→ Material for this task
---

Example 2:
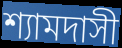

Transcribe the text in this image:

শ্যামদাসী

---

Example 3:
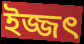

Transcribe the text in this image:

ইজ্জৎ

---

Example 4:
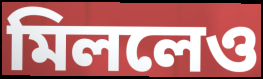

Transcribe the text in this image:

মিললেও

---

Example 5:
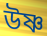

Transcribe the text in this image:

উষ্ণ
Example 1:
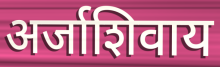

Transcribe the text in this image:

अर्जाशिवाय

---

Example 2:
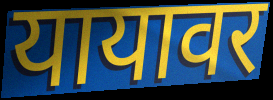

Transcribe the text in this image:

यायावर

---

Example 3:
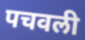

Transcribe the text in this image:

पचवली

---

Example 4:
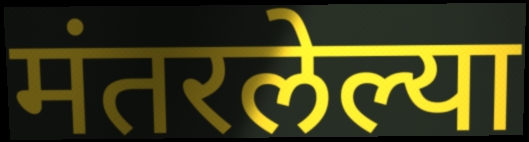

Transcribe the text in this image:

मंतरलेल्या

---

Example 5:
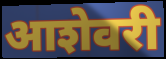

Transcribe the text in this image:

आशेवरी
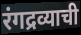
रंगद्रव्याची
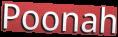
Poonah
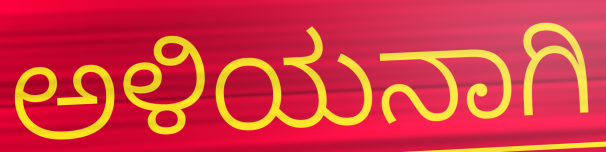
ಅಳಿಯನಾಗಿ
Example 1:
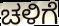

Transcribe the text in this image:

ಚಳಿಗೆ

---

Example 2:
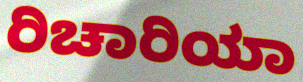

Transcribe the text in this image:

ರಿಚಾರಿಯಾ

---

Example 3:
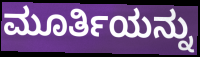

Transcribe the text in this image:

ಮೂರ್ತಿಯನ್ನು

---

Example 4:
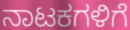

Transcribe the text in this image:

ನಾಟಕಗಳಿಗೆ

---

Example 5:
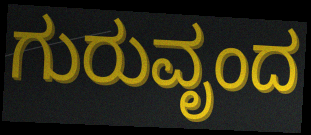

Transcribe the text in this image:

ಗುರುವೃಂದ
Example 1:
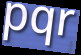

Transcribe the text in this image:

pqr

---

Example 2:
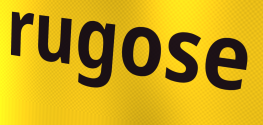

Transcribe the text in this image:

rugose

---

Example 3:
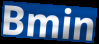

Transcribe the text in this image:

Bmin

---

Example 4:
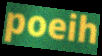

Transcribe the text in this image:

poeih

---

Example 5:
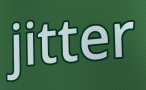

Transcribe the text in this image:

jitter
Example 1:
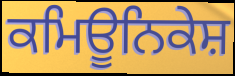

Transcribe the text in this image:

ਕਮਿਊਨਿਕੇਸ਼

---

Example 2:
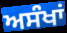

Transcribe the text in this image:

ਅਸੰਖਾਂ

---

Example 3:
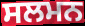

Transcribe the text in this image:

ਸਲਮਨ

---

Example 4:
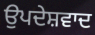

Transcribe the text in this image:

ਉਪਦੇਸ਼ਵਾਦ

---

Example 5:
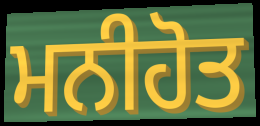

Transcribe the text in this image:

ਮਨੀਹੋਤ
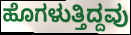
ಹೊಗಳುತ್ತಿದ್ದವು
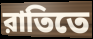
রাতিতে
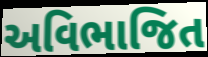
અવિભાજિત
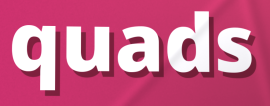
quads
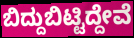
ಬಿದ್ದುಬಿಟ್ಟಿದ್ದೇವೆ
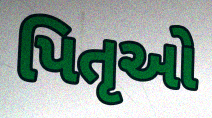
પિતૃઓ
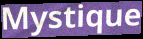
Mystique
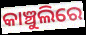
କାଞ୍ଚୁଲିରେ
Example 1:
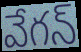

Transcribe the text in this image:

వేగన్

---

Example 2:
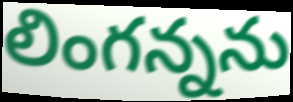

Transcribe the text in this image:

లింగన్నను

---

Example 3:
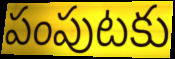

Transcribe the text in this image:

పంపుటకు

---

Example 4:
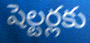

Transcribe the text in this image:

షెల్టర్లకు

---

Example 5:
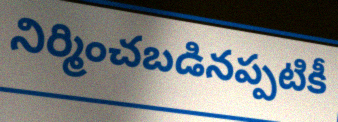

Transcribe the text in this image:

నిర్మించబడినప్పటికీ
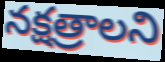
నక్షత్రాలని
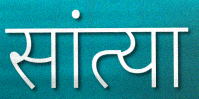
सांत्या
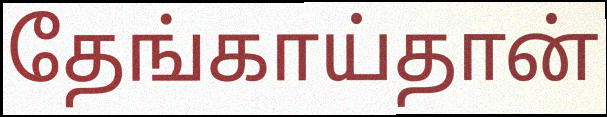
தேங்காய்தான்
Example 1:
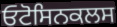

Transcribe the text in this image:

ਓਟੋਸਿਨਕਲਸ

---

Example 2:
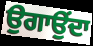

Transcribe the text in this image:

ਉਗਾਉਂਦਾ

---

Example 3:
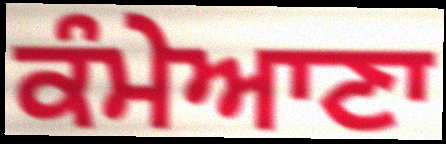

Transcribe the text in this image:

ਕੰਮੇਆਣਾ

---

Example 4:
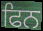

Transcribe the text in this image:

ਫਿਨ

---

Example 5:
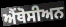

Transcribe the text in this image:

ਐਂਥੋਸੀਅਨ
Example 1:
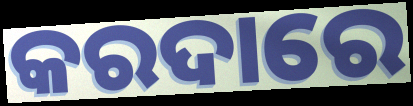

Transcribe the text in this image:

→ Description of the task
Copy the data from its beginning through the line that contains "ಮೂರ್ತಿಯನ್ನು", including both ends. Leave the pictures out of your answer.

→ Expected output
---

Example 2:

Transcribe the text in this image:

শ্যামদাসী

---

Example 3:

Transcribe the text in this image:

ইজ্জৎ

---

Example 4:

Transcribe the text in this image:

মিললেও

---

Example 5:

Transcribe the text in this image:

উষ্ণ
Example 1:

Transcribe the text in this image:

अर्जाशिवाय

---

Example 2:

Transcribe the text in this image:

यायावर

---

Example 3:

Transcribe the text in this image:

पचवली

---

Example 4:

Transcribe the text in this image:

मंतरलेल्या

---

Example 5:

Transcribe the text in this image:

आशेवरी
रंगद्रव्याची
Poonah
ಅಳಿಯನಾಗಿ
Example 1:

Transcribe the text in this image:

ಚಳಿಗೆ

---

Example 2:

Transcribe the text in this image:

ರಿಚಾರಿಯಾ

---

Example 3:

Transcribe the text in this image:

ಮೂರ್ತಿಯನ್ನು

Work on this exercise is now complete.